The study – using geographic information systems (GIS) methods to look at the impact that the construction of proposed pipeline projects and their rights-of-way would have on total land disturbance, loss of forest and wetland area, and stream crossings – found that for the DRB, overall, the projects would result in: total land disturbance during pipeline construction of 2,977 acres (roughly 1,050 acres of forest, and 41 acres of wetlands); total land disturbance for permanent rights-of-way of 1,328 acres (roughly 440 acres of forest, and 22 acres of wetlands); and at least 175 stream crossings (92 of which could be shared with existing pipelines).
The report, titled Cumulative Land Cover Impacts of Proposed Transmission Pipelines in the Delaware River Basin, was prepared by CNA analysts Lars Hanson and Steven Habicht, Ph.D. and funded by the Clean Air Council.

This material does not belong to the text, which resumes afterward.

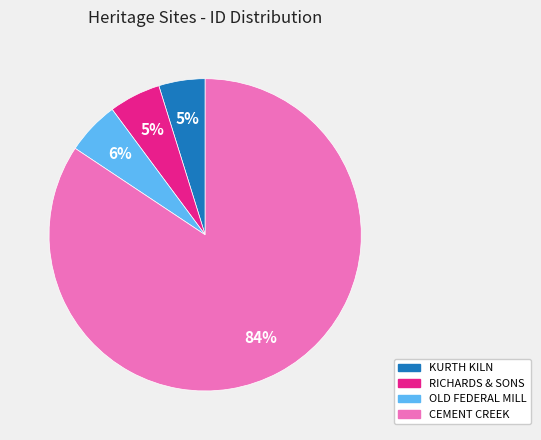

To the nearest percent, what is the average slice percentage?

25%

According to the report the most significant impact of the pipelines, with respect to forest and wetland disturbance, and stream crossings, will occur in the DRB’s Lehigh and Middle Delaware sub-basins – a concentration of impacts caused by the Diamond East, Leidy SE, and especially the PennEast pipeline project which accounts for 40–50 percent of the total land disturbance.

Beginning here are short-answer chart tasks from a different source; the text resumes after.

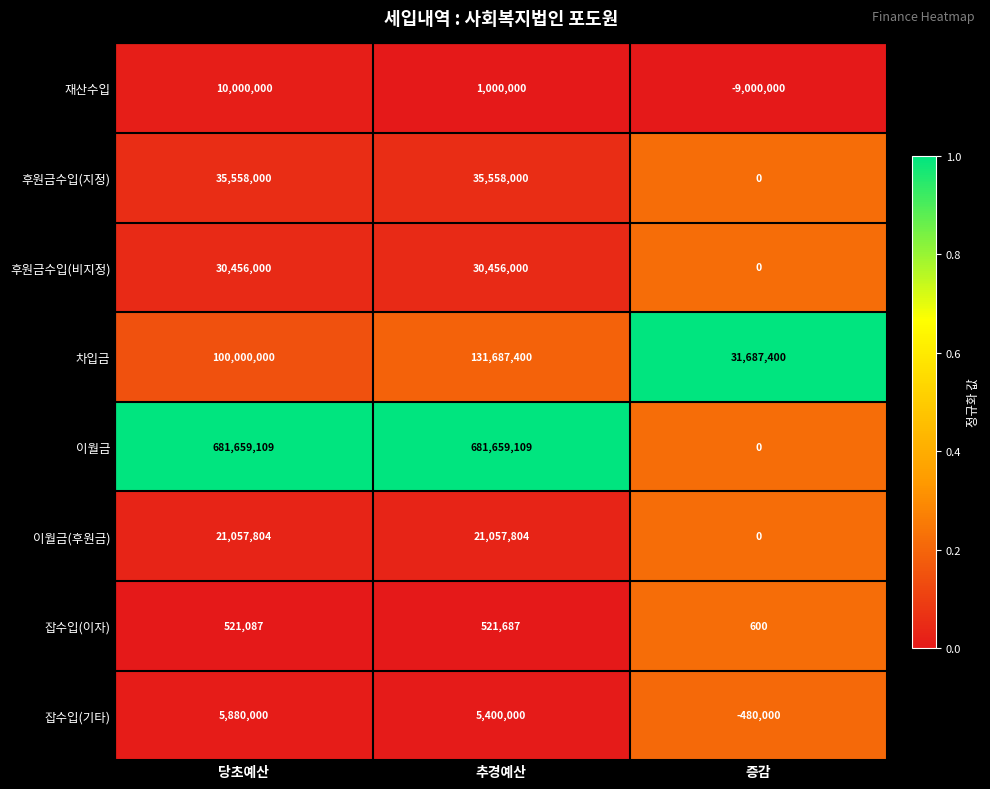

Reading left to right, extract all data points from this chart.

재산수입: 당초예산=10000000	추경예산=1000000	증감=-9000000
후원금수입(지정): 당초예산=35558000	추경예산=35558000	증감=0
후원금수입(비지정): 당초예산=30456000	추경예산=30456000	증감=0
차입금: 당초예산=100000000	추경예산=131687400	증감=31687400
이월금: 당초예산=681659109	추경예산=681659109	증감=0
이월금(후원금): 당초예산=21057804	추경예산=21057804	증감=0
잡수입(이자): 당초예산=521087	추경예산=521687	증감=600
잡수입(기타): 당초예산=5880000	추경예산=5400000	증감=-480000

The study’s analysis of multiple pipeline projects simultaneously allows for easier detection of these types of concentrated impacts. It also presents typical information from pipeline environmental analyses in new and useful ways. For example, findings are detailed by pipeline, county, and subwatershed – offering a clearer picture of the potential scale of pipeline development on land cover across the Delaware River Basin, and providing stakeholders a more complete understanding of the impacts than they might receive when reviewing individual projects. The study also takes special care to validate GIS computations of the direct forest impact area using data from pipeline environmental analyses, and generate a refined estimate for total forest acreage impacted within in the DRB.
CNA is a nonprofit research and analysis organization dedicated to developing actionable solutions to complex problems of national importance. With nearly 700 scientists, analysts and professional staff, CNA takes a real-world approach to gathering data. Its one-of-a-kind field program places analysts on carriers and military bases, in squad rooms and classrooms, and working side-by-side with a wide array of government decision-makers around the world. In addition to defense-related matters for the U.S. Department of the Navy, CNA’s research portfolio includes criminal justice, homeland security, energy security, water resources, enterprise systems and data analysis, and education.
Note to writers and editors: CNA is not an acronym and is correctly referenced as "CNA, a research organization in Arlington, VA."